Monday, January 25, 2016

Just give it a nudge

Original post:  Sep 29, 2015

Professor Cass Sunstein wrote a book with Richard Thaler titled "Nudge". It theorized that one way to help improve decisions about health, wealth, and happiness was to set up subtle ways to influence behavior towards more positive outcomes. Many of these principles have been proven to work in a variety of areas.

One example is with 401(k) programs. Everyone knows that they should be saving for retirement. Many companies (including Medtronic) offer generous matches to employees if they will contribute towards their own retirement. Even with all of these incentives, people still elect not to participate. Sometimes it could be as simple as someone just forgetting to fill out the paperwork! Whatever the cause, this choice could end up being a significant liability in the long run to the employee. One simple solution is to change the default position. Instead of having employees elect to participate, some companies are starting off with automatic enrollment in the program. Participation is still voluntary. The catch is that those who don't want to join must take the active step to fill out the paperwork to withdraw from the program. This simple reversal makes significant, double-digit improvements in the participation rate!

This type of change is actually being investigated in the US government. There is a "Social and Behavioral Sciences Team" that is actively searching for ways to help make government work just a little better. Their nickname is the "Nudge Unit". Through emphasis on changing the design of programs, they are working to help improve the function of the various departments without massive infusions of capital. The result? Small changes that are creating outsized results at very low costs.

What's most important about all of this is that none of it is based on chance. Each of these tweaks is subject to rigorous testing. Using a model similar to A/B testing, small scale pilot programs are compared against the standard operating procedure. Changes are only made if the pilots can prove the overall value of the concept in the real world.

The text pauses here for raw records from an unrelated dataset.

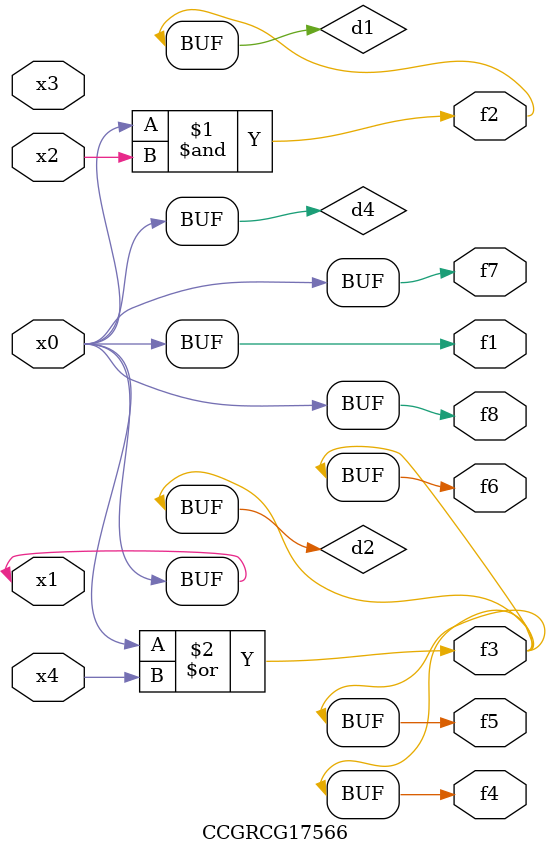
<source format=v>
module CCGRCG17566(
	input x0, x1, x2, x3, x4,
	output f1, f2, f3, f4, f5, f6, f7, f8
);

	wire d1, d2, d3, d4;

	and (d1, x0, x2);
	or (d2, x0, x4);
	nand (d3, x0, x2);
	buf (d4, x0, x1);
	assign f1 = d4;
	assign f2 = d1;
	assign f3 = d2;
	assign f4 = d2;
	assign f5 = d2;
	assign f6 = d2;
	assign f7 = d4;
	assign f8 = d4;
endmodule

</source>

The results so far are impressive, suggesting that their work is going to save millions and possibly billions of dollars. And because the cost of these tweaks is so low, even moderate impacts yield extraordinarily high benefit-cost ratios.
In one case, the researchers tweaked some of the printers (but not others) linked to some Department of Agriculture computers so that whenever people tried to print a single-sided document, a pop-up message appeared to remind them how to make two-sided printing their default. On the printers they tweaked, 52 percent of all print jobs were double-sided, compared with 46 percent on the others. This increase of 6 percentage points may not sound like much, until you realize that about 18 billion pages roll off federal government printers each year, according to the Social and Behavioral Sciences Team report, suggesting that carrying this out across the entire federal government could save more than half a billion pages a year.
The changes may even lead to more ethical behavior:

Small nudges can also help make people more honest. In one ingenious tweak, the research team added a prompt at the beginning of a federal-vendor tax collection form asking vendors to promise to report the truth. Those who were randomly selected to use this new form reported more taxable sales relative to those who used the old form. In just three months of using this form on just one small and obscure tax provision, this box caused people to volunteer an additional $1.6 million in taxes. Expanding this idea could potentially bring in billions of dollars in extra revenue.

I'm sure that there are many ways we might be able to make small changes in our own lives that could produce similar results. It's impressive to know that there is real data underpinning the recommendations. Perhaps these kinds of activities can help reduce the overall waste in the system and make government ever more efficient in the coming days.